We have been having the pleasure of listening to St. Paul’s letter to the Philippians for our second reading these past few weeks. Today’s passage is particularly beautiful with wonderful spiritual advice:
“Finally, brothers and sisters,
whatever is true, whatever is honorable,
whatever is just, whatever is pure,
whatever is lovely, whatever is gracious,
if there is any excellence
and if there is anything worthy of praise,
think about these things.”
It is similar to the advice (based upon the wisdom of the saints) I often give to parents whose children have stopped participating in church. I encourage them to challenge their children to seek what is beautiful, what is true, and what is loving. If they seek these things, they will rediscover God.
Some might say that given what happened in Las Vegas on Sunday, given the wars that rage in the world, given the breakups in marriages and the number of pregnancies that end in abortion, given the lack of care for the stranger and immigrant, and on and on…how are we to focus on those things? Yes, the world is a very mixed reality. The world is full of goodness, generosity, sincerity, creativity, imagination, and ingenuity. Daily we see advancement in technology and extreme poverty is disappearing from the world. However, it is also full of sin, injustice, greed, selfishness, infidelity and lack of care for the poor. In such a mixed world, what are we to do?
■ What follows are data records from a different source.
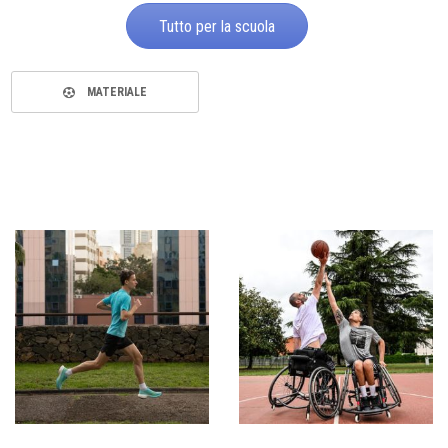
Tutto per la scuola
MATERIALE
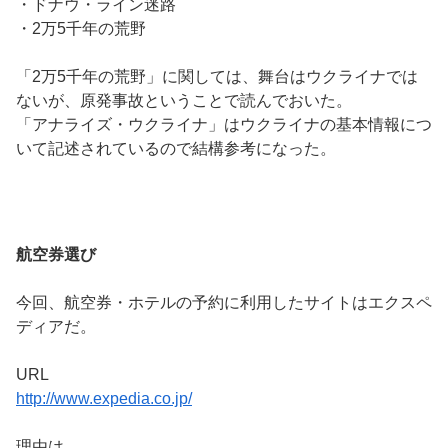
・ドナウ・ライン迷路
・2万5千年の荒野
「2万5千年の荒野」に関しては、舞台はウクライナでは
ないが、原発事故ということで読んでおいた。
「アナライズ・ウクライナ」はウクライナの基本情報につ
いて記述されているので結構参考になった。
航空券選び
今回、航空券・ホテルの予約に利用したサイトはエクスペ
ディアだ。
URL
http://www.expedia.co.jp/
理由は、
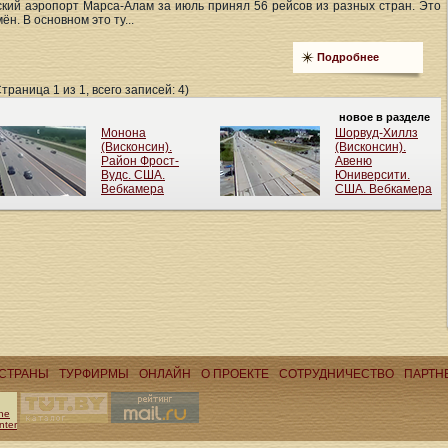
кий аэропорт Марса-Алам за июль принял 56 рейсов из разных стран. Это
н. В основном это ту...
Подробнее
Страница 1 из 1, всего записей: 4)
СТРАНЫ
ТУРФИРМЫ
ОНЛАЙН
О ПРОЕКТЕ
CОТРУДНИЧЕСТВО
ПАРТН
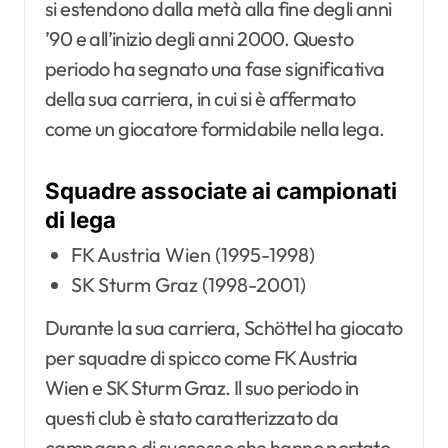
si estendono dalla metà alla fine degli anni
’90 e all’inizio degli anni 2000. Questo
periodo ha segnato una fase significativa
della sua carriera, in cui si è affermato
come un giocatore formidabile nella lega.
Squadre associate ai campionati
di lega
FK Austria Wien (1995-1998)
SK Sturm Graz (1998-2001)
Durante la sua carriera, Schöttel ha giocato
per squadre di spicco come FK Austria
Wien e SK Sturm Graz. Il suo periodo in
questi club è stato caratterizzato da
campagne di successo che hanno portato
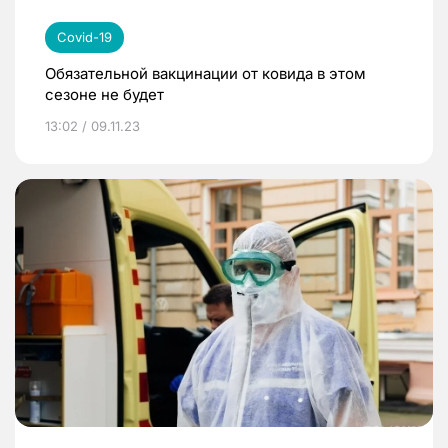
Covid-19
Обязательной вакцинации от ковида в этом
сезоне не будет
13:02 / 09.11.23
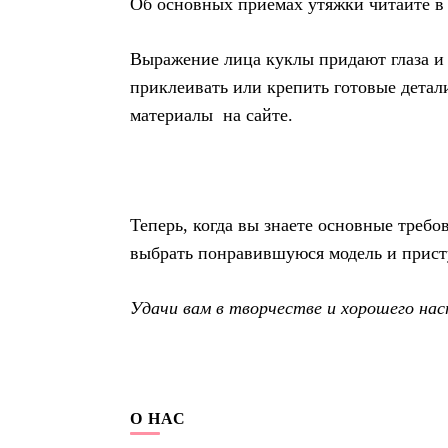
Об основных приемах утяжки читайте в 
Выражение лица куклы придают глаза и
приклеивать или крепить готовые детали
материалы на сайте.
Теперь, когда вы знаете основные треб
выбрать понравившуюся модель и прис
Удачи вам в творчестве и хорошего нас
О НАС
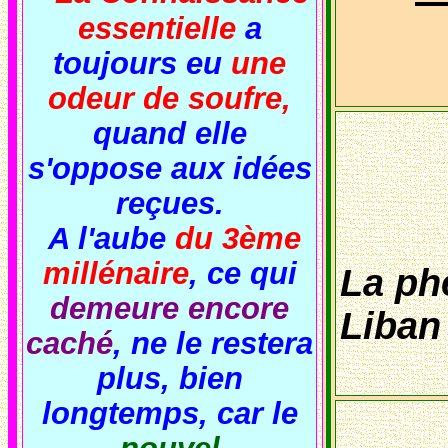
essentielle
a
toujours eu
une
odeur de soufre,
quand elle
s'oppose aux idées
reçues.
A l'aube
du 3ème
millénaire
, ce qui
La ph
demeure encore
Liban
caché
, ne le restera
plus, bien
longtemps, car le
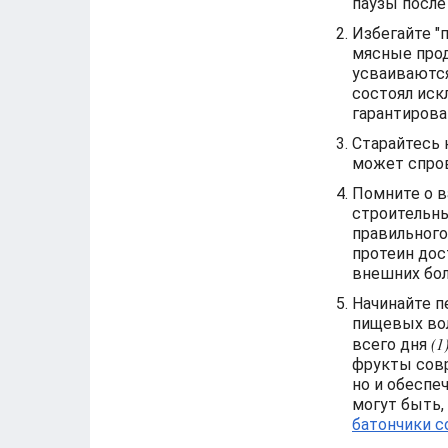
паузы после
Избегайте "
мясные прод
усваиваются
состоял иск
гарантирова
Старайтесь 
может спро
Помните о в
строительны
правильного
протеин дос
внешних бо
Начинайте п
пищевых вол
(1
всего дня
фрукты сов
но и обеспе
могут быть,
батончики с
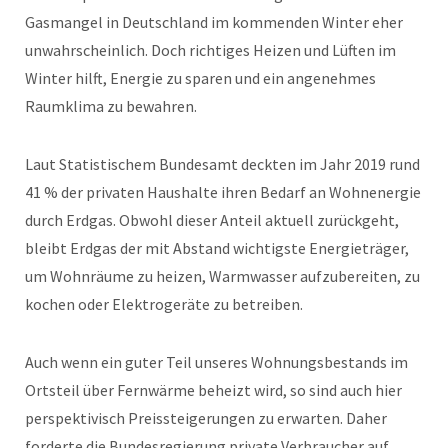
Gasmangel in Deutschland im kommenden Winter eher
unwahrscheinlich. Doch richtiges Heizen und Lüften im
Winter hilft, Energie zu sparen und ein angenehmes
Raumklima zu bewahren.
Laut Statistischem Bundesamt deckten im Jahr 2019 rund
41 % der privaten Haushalte ihren Bedarf an Wohnenergie
durch Erdgas. Obwohl dieser Anteil aktuell zurückgeht,
bleibt Erdgas der mit Abstand wichtigste Energieträger,
um Wohnräume zu heizen, Warmwasser aufzubereiten, zu
kochen oder Elektrogeräte zu betreiben.
Auch wenn ein guter Teil unseres Wohnungsbestands im
Ortsteil über Fernwärme beheizt wird, so sind auch hier
perspektivisch Preissteigerungen zu erwarten. Daher
forderte die Bundesregierung private Verbraucher auf,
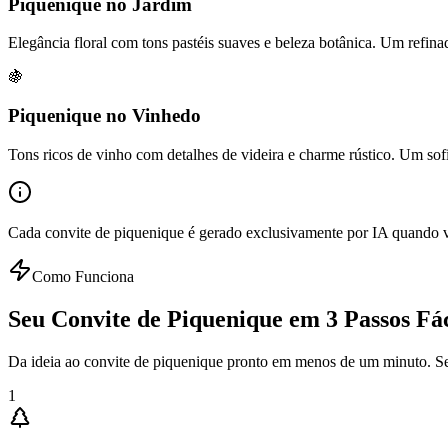
Piquenique no Jardim
Elegância floral com tons pastéis suaves e beleza botânica. Um refin
🍇
Piquenique no Vinhedo
Tons ricos de vinho com detalhes de videira e charme rústico. Um sof
Cada convite de piquenique é gerado exclusivamente por IA quando voc
Como Funciona
Seu Convite de Piquenique em 3 Passos Fá
Da ideia ao convite de piquenique pronto em menos de um minuto. Se
1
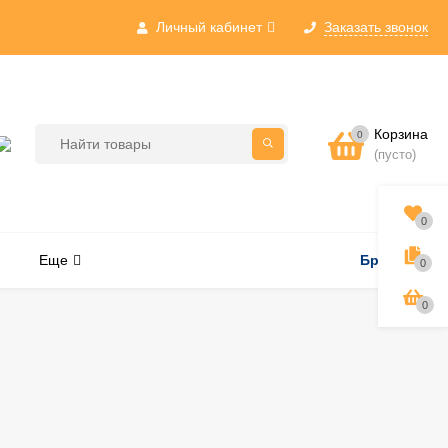
Личный кабинет
Заказать звонок
Корзина
0
(пусто)
0
Еще
Бренды
0
0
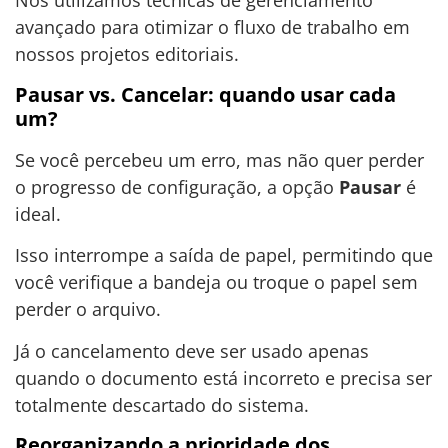
Nós utilizamos técnicas de gerenciamento
avançado para otimizar o fluxo de trabalho em
nossos projetos editoriais.
Pausar vs. Cancelar: quando usar cada
um?
Se você percebeu um erro, mas não quer perder
o progresso de configuração, a opção
Pausar
é
ideal.
Isso interrompe a saída de papel, permitindo que
você verifique a bandeja ou troque o papel sem
perder o arquivo.
Já o cancelamento deve ser usado apenas
quando o documento está incorreto e precisa ser
totalmente descartado do sistema.
Reorganizando a prioridade dos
St. Paul in this passage wants us not to focus on the negative side of the world, but on where God is present, on the side of goodness, beauty, truth. For St. Paul truly believes that our hope and our life are in the hands of God. We are not to worry. As he says in this same passage today, “Have no anxiety at all.” None. No anxiety at all. Focus on what is good, delight in those around us, work to change what we can and let God do the rest.
Fear is the tool of the evil one. Jesus called him, “the Father of Lies”. When we give in to fear and create a world that is building bigger walls and bigger bombs, then we have surrendered to the work of the evil one. If you have fear in your heart today, ask yourself where it is coming from. St. Paul tells us in the second reading that if we ask God to take care of us, then we can have peace in our hearts. He also says that it is a peace “beyond all understanding.” Other people may not be able to understand how we can be peaceful in a world where one man can kill 59 people and wound more than five hundred. Our response is that we are not placing our trust in guns, or in armor, or in surveillance, or in any political or human made solution to this problem. Our hope is in the one who rose from the dead. Our hope is in the one who is the creator of all and loves us. Our hope is in the one who has the power over life and death. In Jesus we find our peace.
Paul is not suggesting that we abandon the world or that we become ignorant happy-go-lucky Pollyanna’s. No, we want to engage the world totally and creatively, but with the hope and the knowledge that God is greater than the world and that Jesus has conquered sin and death. With that belief we can seek truth, seek beauty, seek love and find the peace that is beyond all understanding.